De son côté, le commissaire européen à l’Agriculture, Janusz Wojchiechowski a davantage évoqué le lien entre la stratégie « De la ferme à la table » et la « Biodiversité » avec la réforme de la PAC. Il a précisé qu’une discussion sera lancée avec les Etats membres pour identifier leurs priorités en la matière en vue d’élaborer dans chaque Etat un plan stratégique destiné à assurer la durabilité de l’agriculture. Des recommandations en ce sens seront publiées par la Commission à la fin de l’année 2020. Auront-elles un caractère contraignant ? La question n’est pas encore tranchée et elle a suscité de longs débats entre les ministres.

Renforcer le pouvoir des agriculteurs

Le commissaire a également mis l’accent sur la nécessité de renforcer le pouvoir des agriculteurs le long de la chaîne alimentaire grâce à des coopératives ou des organisations de producteurs et le développement des circuits courts. Ce dernier sujet lui tient particulièrement à cœur. D’une manière générale, la majorité des Etats membres adhère à l’esprit du Pacte vert et à la nécessité de tendre vers un niveau plus élevé d’ambition environnementale dans la PAC. Les discussions portent davantage sur la position du curseur, notamment sur les programmes écologiques. Seront-ils ou non obligatoires pour les agriculteurs ?
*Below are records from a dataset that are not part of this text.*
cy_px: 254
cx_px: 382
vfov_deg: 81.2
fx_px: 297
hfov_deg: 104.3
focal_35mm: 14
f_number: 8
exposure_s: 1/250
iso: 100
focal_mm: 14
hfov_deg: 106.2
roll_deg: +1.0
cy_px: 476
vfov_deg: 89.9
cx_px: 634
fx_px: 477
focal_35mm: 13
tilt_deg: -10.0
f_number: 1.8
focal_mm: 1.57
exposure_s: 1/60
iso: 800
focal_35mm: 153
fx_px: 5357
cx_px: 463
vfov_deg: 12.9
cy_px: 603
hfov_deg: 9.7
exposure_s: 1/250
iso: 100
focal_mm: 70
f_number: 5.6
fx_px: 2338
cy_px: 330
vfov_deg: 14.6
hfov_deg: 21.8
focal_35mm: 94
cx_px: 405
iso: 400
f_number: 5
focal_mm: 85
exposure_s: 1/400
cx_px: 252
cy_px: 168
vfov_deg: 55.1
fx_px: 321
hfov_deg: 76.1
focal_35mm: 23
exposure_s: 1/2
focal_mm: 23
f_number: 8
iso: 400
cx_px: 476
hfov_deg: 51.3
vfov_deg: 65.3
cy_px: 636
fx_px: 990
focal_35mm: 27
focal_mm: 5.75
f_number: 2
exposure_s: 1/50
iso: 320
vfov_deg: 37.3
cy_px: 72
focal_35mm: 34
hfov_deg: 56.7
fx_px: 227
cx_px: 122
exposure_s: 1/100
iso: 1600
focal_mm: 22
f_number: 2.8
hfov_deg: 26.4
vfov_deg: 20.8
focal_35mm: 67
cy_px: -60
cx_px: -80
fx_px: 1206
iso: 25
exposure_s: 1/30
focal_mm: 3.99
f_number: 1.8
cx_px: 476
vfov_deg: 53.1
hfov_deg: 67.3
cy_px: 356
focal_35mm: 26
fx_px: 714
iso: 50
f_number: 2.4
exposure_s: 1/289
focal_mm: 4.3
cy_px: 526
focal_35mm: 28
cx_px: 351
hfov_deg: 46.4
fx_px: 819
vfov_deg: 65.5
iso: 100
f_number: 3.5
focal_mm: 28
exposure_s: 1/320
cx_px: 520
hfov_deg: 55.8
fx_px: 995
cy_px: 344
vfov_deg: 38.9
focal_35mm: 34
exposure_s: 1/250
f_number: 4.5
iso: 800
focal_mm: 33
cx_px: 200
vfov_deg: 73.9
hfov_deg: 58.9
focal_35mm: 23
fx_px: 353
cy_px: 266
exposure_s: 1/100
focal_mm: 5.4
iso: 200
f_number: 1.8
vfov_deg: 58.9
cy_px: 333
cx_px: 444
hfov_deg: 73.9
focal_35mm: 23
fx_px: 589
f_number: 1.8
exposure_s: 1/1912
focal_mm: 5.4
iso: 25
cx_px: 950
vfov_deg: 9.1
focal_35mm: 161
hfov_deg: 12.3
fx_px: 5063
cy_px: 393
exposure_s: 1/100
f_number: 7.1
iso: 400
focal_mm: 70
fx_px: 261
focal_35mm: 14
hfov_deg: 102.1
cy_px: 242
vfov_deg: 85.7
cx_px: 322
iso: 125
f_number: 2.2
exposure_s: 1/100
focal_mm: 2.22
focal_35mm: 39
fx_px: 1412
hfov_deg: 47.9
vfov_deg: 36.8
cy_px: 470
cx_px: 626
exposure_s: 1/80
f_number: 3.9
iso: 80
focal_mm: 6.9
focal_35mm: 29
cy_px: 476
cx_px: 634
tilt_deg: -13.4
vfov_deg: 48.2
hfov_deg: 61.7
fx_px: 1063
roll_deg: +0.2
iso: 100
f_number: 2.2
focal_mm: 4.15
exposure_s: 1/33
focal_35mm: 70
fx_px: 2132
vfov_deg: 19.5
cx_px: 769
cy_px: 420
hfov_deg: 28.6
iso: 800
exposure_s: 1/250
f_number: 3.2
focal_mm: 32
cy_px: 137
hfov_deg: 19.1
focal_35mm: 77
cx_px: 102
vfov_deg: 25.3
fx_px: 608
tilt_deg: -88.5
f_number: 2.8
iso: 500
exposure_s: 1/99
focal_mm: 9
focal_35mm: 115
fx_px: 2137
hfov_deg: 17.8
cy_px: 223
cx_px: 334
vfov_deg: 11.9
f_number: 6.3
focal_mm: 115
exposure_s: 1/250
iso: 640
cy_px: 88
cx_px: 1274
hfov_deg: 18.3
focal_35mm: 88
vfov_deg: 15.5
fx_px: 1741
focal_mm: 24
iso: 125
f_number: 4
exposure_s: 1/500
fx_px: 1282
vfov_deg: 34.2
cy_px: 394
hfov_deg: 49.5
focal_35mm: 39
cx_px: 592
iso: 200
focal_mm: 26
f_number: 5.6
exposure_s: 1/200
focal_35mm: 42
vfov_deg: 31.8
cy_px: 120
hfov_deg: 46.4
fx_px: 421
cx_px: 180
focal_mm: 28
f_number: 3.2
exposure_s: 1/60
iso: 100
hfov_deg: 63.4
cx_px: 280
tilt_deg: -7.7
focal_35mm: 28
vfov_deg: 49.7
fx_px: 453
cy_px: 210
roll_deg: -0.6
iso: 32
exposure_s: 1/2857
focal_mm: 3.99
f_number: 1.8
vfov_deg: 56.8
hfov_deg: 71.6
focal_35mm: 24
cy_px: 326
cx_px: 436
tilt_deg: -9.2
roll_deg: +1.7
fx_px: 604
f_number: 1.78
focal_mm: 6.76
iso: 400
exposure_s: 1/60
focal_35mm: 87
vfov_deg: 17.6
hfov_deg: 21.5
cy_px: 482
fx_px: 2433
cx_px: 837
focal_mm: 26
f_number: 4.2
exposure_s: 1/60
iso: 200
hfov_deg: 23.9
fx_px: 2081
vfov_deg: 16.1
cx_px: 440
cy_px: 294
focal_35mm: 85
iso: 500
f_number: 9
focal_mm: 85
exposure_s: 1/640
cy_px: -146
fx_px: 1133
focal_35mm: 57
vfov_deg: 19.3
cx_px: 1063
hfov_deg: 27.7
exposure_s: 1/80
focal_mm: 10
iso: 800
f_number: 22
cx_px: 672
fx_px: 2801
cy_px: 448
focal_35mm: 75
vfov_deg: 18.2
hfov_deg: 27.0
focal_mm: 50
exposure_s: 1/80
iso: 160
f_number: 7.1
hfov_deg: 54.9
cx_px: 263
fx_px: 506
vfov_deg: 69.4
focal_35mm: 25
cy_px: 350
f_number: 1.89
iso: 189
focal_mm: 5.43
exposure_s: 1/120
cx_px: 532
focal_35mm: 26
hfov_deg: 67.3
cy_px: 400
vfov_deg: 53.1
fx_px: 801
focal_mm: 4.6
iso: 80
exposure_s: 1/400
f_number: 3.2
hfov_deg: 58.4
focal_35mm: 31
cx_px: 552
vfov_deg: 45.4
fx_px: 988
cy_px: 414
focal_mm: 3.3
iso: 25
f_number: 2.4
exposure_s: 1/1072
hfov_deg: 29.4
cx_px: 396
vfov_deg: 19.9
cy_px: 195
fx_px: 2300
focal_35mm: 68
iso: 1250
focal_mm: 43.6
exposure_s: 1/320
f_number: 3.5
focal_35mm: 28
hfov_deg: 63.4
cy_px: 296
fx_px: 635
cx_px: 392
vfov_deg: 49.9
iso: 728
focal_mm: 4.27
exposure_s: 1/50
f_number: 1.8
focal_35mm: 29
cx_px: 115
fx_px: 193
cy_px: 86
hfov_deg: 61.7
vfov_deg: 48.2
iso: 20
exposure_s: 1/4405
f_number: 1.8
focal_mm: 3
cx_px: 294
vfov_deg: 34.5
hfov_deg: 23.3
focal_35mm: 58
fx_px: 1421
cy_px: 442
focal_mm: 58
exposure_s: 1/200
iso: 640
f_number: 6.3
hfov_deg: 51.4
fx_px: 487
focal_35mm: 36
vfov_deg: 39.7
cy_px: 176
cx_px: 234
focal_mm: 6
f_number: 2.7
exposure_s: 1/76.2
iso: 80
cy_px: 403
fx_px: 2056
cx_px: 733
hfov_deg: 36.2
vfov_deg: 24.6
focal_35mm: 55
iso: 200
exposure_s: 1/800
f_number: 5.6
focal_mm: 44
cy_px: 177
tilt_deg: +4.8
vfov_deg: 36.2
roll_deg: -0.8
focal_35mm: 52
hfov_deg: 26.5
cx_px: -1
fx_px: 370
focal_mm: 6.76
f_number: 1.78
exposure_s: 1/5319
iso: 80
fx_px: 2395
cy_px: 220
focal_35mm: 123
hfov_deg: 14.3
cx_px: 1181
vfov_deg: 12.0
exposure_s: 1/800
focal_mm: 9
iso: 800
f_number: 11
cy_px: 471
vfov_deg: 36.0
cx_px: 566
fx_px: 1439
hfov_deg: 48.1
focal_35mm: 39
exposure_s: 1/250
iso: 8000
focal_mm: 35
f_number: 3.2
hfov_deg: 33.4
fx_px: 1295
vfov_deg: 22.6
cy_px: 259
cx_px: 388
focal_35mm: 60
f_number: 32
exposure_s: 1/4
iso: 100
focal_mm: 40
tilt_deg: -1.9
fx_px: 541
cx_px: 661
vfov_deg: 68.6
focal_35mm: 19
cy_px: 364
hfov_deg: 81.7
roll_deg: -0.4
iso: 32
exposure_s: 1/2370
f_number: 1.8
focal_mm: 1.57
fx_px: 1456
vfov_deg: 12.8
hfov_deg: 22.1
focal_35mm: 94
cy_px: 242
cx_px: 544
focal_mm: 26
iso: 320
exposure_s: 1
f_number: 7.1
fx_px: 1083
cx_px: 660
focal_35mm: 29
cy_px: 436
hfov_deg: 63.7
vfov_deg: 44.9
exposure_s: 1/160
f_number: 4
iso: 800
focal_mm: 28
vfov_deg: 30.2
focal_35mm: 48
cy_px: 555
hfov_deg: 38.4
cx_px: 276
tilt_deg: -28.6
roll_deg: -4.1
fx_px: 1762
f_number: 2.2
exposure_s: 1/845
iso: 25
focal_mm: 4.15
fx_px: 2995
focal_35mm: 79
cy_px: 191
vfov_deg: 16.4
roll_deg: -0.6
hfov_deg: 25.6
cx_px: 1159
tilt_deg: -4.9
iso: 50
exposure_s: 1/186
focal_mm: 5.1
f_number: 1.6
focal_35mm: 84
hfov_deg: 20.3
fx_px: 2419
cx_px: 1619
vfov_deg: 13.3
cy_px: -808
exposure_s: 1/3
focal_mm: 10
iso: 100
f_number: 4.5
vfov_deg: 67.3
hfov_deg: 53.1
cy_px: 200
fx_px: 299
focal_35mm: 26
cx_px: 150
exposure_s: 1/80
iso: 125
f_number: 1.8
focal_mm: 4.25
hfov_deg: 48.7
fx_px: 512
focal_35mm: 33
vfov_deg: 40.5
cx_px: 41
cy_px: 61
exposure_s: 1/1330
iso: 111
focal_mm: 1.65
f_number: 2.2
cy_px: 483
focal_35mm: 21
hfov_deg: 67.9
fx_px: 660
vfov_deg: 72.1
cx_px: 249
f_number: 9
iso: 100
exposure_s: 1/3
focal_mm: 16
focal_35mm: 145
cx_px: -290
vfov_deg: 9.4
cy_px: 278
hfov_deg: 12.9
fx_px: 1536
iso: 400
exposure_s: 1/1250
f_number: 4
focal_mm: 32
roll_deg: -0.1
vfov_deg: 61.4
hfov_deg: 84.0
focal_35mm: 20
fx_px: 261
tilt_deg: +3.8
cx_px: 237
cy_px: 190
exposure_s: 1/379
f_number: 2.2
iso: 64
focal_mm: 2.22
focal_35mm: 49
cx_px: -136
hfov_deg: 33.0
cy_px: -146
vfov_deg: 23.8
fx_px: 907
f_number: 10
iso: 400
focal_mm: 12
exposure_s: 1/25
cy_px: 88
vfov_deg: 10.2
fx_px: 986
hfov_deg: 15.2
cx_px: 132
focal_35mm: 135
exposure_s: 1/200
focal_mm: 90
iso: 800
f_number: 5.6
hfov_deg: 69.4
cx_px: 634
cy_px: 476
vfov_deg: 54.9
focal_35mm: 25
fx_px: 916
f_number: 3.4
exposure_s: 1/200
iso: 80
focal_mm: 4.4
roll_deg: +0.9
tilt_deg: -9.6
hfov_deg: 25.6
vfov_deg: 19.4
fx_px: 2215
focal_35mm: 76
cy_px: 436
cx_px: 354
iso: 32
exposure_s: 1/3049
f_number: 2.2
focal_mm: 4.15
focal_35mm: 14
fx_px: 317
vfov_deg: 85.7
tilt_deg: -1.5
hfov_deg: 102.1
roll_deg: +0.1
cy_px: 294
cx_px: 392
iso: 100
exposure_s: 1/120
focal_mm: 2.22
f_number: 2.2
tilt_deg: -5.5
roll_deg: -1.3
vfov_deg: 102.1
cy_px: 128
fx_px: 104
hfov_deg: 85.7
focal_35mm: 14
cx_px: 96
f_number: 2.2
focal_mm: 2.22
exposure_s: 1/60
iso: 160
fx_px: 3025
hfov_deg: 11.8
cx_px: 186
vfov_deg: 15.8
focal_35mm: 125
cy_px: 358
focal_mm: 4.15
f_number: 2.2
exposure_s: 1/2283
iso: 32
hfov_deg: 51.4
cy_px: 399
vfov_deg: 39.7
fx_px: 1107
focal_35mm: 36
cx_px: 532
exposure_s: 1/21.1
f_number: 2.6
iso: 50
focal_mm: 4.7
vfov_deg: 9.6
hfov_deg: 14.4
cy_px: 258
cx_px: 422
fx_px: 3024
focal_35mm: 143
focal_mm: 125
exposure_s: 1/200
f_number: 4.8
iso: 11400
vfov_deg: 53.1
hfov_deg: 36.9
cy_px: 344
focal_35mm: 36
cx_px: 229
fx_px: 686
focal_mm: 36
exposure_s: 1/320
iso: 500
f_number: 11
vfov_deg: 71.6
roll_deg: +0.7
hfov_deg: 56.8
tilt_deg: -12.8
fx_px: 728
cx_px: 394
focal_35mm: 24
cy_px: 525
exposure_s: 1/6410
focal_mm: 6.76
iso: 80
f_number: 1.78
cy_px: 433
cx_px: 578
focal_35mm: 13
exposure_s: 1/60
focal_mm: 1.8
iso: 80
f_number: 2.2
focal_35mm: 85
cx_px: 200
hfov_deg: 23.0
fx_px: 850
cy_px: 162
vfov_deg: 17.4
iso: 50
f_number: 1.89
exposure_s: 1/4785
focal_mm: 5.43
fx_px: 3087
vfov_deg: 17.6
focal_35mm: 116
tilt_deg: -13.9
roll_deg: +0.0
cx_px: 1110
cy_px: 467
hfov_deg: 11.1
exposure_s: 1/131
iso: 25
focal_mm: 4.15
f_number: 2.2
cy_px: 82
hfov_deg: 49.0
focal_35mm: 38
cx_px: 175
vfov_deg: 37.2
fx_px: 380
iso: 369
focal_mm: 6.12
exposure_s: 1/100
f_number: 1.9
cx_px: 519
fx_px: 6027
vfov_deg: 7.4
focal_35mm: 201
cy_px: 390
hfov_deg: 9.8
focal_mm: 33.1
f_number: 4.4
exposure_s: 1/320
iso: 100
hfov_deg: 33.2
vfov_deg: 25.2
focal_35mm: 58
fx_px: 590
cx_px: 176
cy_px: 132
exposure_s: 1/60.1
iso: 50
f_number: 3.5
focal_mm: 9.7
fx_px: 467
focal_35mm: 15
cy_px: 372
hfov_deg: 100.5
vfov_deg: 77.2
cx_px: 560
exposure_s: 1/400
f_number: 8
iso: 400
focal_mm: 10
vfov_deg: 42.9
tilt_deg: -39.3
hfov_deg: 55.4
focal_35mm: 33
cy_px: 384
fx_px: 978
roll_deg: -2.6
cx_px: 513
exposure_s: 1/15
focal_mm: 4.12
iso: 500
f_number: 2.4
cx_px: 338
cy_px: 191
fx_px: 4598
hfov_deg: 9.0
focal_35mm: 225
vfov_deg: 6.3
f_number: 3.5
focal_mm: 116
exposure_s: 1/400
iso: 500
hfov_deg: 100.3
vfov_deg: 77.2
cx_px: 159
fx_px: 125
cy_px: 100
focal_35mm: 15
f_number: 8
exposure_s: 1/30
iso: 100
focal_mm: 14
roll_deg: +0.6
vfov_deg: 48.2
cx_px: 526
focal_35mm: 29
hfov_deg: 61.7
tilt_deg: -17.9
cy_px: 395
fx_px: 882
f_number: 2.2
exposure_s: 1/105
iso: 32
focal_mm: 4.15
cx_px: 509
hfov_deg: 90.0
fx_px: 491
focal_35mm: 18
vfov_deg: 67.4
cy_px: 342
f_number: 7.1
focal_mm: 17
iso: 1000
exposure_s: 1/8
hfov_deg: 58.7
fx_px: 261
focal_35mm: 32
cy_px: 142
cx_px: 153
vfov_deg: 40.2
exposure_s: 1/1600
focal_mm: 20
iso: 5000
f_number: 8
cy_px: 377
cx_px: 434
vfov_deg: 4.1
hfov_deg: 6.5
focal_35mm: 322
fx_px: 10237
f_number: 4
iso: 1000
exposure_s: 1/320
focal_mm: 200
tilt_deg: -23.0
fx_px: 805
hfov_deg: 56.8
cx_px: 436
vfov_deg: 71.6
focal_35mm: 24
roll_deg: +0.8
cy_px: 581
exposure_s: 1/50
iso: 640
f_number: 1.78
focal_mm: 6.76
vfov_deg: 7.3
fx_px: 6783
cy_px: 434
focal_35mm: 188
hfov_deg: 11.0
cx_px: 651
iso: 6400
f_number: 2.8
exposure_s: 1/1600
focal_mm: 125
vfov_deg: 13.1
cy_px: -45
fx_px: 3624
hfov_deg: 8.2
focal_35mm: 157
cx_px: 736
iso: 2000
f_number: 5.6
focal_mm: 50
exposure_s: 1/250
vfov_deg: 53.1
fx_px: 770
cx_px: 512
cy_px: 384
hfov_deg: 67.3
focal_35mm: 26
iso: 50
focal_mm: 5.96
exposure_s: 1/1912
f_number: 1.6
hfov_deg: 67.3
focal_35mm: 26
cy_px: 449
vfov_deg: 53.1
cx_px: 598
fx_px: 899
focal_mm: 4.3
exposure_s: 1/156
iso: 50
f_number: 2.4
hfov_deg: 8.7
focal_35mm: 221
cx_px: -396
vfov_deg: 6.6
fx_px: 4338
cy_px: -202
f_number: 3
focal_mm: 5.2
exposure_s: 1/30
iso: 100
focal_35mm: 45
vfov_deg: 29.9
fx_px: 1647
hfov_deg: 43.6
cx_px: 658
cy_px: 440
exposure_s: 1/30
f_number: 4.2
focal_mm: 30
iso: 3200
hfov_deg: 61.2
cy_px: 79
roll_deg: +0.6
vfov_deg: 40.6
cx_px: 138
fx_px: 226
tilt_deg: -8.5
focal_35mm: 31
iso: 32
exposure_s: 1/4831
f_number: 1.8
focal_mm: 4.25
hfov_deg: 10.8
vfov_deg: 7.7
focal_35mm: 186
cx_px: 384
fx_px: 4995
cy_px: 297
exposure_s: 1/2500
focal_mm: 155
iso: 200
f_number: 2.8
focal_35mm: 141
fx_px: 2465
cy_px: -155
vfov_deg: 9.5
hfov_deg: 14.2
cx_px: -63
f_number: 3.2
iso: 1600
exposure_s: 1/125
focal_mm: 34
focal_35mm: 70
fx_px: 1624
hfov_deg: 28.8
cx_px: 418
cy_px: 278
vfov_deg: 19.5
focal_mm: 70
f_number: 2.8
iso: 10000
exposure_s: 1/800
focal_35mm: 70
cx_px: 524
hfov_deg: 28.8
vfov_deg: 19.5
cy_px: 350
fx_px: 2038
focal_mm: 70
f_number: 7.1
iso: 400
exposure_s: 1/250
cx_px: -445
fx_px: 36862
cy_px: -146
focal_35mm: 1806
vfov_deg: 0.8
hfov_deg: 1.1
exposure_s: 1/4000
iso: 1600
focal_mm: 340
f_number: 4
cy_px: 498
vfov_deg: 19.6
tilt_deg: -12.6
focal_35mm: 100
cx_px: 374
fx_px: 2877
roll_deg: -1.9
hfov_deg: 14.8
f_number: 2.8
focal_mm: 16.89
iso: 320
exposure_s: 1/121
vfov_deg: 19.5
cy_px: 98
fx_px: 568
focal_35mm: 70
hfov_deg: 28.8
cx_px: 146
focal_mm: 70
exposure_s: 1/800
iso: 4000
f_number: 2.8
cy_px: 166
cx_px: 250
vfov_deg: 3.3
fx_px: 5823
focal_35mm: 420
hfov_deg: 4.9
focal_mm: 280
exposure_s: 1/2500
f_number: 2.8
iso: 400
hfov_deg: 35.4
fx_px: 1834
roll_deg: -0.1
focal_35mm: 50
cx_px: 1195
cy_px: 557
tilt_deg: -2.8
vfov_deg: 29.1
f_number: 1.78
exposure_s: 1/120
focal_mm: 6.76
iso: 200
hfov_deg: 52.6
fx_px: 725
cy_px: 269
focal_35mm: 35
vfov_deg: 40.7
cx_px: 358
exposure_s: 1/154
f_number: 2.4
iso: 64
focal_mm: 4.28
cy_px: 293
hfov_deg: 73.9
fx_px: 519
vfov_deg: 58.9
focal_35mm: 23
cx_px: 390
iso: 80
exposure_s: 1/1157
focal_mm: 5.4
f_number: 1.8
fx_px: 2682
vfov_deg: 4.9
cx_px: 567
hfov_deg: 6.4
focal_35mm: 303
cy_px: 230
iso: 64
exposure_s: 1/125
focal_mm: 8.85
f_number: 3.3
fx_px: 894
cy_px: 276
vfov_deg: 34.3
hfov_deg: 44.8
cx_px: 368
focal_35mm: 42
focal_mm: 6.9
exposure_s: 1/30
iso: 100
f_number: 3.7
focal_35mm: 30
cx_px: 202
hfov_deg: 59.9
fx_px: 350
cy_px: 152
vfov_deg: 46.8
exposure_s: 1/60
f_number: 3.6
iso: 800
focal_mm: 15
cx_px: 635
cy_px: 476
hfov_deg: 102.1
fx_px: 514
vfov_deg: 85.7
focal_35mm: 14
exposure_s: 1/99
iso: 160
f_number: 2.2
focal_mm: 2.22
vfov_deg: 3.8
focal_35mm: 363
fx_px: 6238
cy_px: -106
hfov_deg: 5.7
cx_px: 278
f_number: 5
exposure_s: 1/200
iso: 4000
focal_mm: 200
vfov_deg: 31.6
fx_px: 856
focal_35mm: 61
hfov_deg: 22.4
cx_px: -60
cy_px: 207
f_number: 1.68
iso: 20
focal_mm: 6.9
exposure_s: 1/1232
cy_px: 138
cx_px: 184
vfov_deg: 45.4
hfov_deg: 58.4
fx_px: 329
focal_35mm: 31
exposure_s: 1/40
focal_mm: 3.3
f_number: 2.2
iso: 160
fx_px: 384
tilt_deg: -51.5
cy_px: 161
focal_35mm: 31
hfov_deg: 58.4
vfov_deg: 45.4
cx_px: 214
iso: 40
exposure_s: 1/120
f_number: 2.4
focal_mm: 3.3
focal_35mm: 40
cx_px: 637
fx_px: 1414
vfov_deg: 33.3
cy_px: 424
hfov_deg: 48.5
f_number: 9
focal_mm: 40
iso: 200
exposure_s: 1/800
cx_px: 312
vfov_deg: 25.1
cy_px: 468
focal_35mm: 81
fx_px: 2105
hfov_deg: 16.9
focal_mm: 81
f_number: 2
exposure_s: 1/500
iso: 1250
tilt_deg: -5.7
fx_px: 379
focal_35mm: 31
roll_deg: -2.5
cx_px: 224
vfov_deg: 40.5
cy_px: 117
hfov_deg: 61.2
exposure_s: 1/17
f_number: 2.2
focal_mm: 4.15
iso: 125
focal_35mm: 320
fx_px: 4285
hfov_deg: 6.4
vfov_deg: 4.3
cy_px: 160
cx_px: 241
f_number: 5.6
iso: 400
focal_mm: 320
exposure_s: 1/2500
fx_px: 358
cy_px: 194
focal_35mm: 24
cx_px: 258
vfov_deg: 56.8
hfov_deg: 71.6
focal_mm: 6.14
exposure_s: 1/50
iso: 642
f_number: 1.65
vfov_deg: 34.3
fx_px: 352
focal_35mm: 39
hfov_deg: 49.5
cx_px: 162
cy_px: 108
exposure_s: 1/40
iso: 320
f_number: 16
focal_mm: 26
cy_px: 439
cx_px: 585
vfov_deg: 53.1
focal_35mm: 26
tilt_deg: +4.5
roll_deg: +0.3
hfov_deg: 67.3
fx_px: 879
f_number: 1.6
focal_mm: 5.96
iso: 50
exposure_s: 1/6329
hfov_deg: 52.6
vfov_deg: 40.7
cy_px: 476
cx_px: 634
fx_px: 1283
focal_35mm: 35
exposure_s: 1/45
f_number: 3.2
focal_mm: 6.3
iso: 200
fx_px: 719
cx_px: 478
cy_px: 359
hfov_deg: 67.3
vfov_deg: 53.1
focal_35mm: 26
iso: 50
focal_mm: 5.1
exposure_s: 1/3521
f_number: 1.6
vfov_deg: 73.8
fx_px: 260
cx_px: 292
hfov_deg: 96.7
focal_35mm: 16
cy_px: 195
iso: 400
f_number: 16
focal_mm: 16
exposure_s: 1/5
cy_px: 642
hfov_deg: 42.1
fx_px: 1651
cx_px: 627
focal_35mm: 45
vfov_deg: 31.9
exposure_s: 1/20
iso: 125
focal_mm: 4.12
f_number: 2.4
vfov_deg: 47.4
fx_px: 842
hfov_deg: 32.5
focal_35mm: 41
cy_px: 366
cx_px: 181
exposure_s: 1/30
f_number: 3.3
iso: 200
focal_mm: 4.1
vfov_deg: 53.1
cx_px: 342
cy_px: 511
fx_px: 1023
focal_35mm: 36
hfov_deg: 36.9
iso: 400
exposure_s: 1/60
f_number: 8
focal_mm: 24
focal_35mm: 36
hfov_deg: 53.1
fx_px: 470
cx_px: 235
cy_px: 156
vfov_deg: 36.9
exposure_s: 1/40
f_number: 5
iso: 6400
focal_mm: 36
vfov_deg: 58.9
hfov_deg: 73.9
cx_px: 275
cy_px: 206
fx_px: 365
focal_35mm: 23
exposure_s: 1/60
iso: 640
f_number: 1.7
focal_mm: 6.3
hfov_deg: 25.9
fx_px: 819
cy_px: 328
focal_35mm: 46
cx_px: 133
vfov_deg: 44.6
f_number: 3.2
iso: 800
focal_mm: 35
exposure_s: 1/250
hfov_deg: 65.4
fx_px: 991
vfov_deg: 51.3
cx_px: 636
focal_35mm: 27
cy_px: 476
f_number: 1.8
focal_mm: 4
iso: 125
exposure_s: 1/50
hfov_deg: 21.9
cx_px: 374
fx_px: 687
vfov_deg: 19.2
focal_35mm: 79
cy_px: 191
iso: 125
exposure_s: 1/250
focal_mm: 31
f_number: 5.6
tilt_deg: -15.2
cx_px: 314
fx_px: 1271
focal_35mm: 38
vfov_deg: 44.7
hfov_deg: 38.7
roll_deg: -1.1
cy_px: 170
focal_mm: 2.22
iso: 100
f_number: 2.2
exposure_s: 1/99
Autre sujet qui divise : le pourcentage de terres non productives à imposer dans la conditionnalité. Par ailleurs, de nombreuses délégations, dont la France, ont insisté sur la nécessité de mettre en cohérence la politique commerciale de l’Union européenne avec la stratégie de la « Ferme à la table ». A savoir que les normes imposées aux producteurs européens doivent s’appliquer aux produits importés pour garantir des conditions de concurrence équitables aux agriculteurs européens. Quant à l’information du consommateur, un certain nombre de pays se sont prononcés en faveur de l’étiquetage du bien-être animal, l’Allemagne étant particulièrement en pointe sur ce sujet avec l’ambition de faire une proposition législative en la matière.
D’une façon générale, la présidence allemande a repris à son compte les orientations de la Commission européenne sur l’architecture verte de la PAC. Elle est d’ailleurs déterminée à trouver un compromis dans les mois qui viennent. Les discussions se poursuivront tout l’été.